Die Royal Bank of Canada:

Bank retracts gold price-fixing report

By Edward Simpkins (Filed: 30/06/2002) 

The Royal Bank of Canada has issued a retraction after a research report by one of its most senior asset managers appeared to support the claims of conspiracy theorists that central banks have secretly connived to keep the price of gold low.

The eight-page report published as a research note by the investment division of the bank speaks of "increasing evidence of unsustainable gold price manipulation" and says the evidence of secret price fixing is "overwhelming".

The report refers to the practice in the past, when the price of gold was pegged to currencies, of central banks dumping gold to keep the price down. "Today, instead of the overt action of yesteryear, it is covert because the market is allegedly free," the report says.
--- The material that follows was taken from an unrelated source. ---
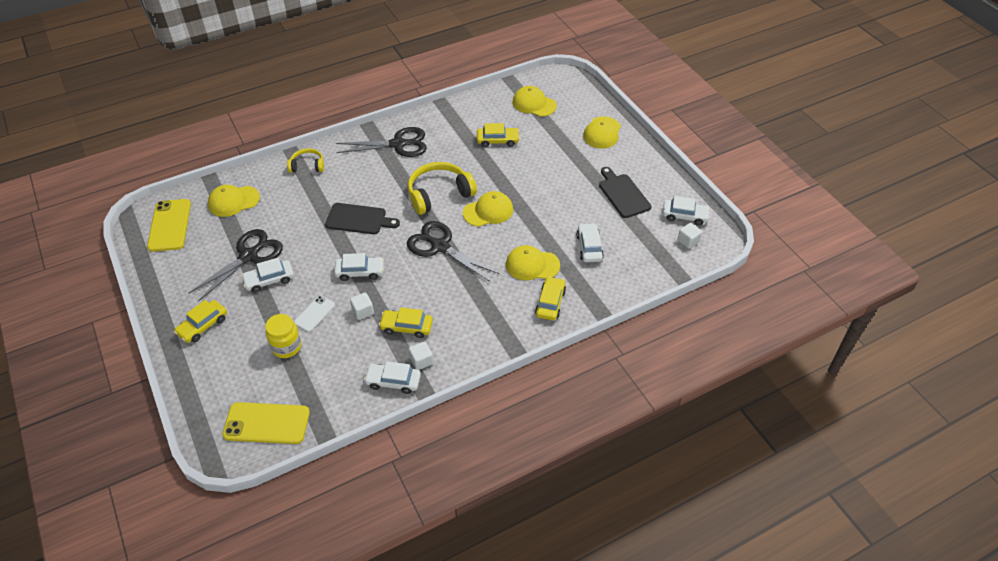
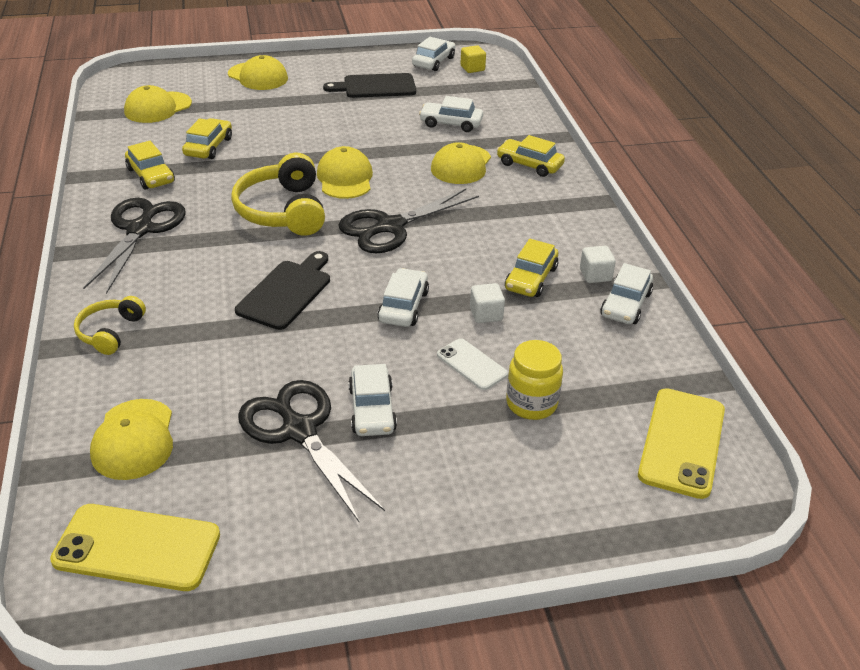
camera: 75 degrees left, 10 degrees down
yellow car [174,300,227,343] -> yellow car moved to [125,141,175,190]
white cube [678,223,702,249] -> yellow cube [460,45,486,73]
It goes on to claim that instead of selling physical gold the banks have sold derivatives, called hedging, leaving them owing far more metal than they control and giving them an interest in the price of gold continuing to fall.

"The size of the short position, officially acknowledged to be more than 5,000 tonnes by the bullion bank apologists, is thought to be well over 10,000 tonnes and may exceed 15,000 tonnes," the report adds.

The claims were seized on by fringe groups such as the Gold Anti-Trust Action Committee which said it showed that mainstream investors were coming round to their view that central banks secretly act to keep a lid on the price of gold in order to support the dollar.

"The establishment in the gold world is coming around to our central premise," Chris Powell, secretary of GATA, told his members last week. "Central banks and particularly the US Treasury Department have been colluding surreptitiously and desperately to suppress the gold price and manipulate the gold market," he added.

The report has caused embarrassment to Royal Bank as many of its clients and some of the biggest companies on the Canadian stock exchanges are gold miners, including Barrick Gold Corp, the world's second largest producer which is also the world's biggest hedger.

Bank of Novia Scotia is one of the largest bullion banks in the world and the Canadian central bank has been a consistent seller of gold over the past decade. Mark Arthur, head of Royal Bank Investment Management, issued a statement saying the report was produced for "internal use" and "in no way reflects the views of Royal Bank".

However, the report is by John Embry, a senior figure at RBC who sets strategy for the bank's $38bn funds under management and chairs its stock selection committee as well as running its Royal Precious Metals fund. He was not available for comment.

Embry predicts in the report that the price of gold is set for further steep rises. "Those with a vested interest in containing the price of gold - central banks, bullion banks, heavily hedged gold companies - will not die easily but the tide is moving strongly against them and the embedded short positions could catapult the gold price higher."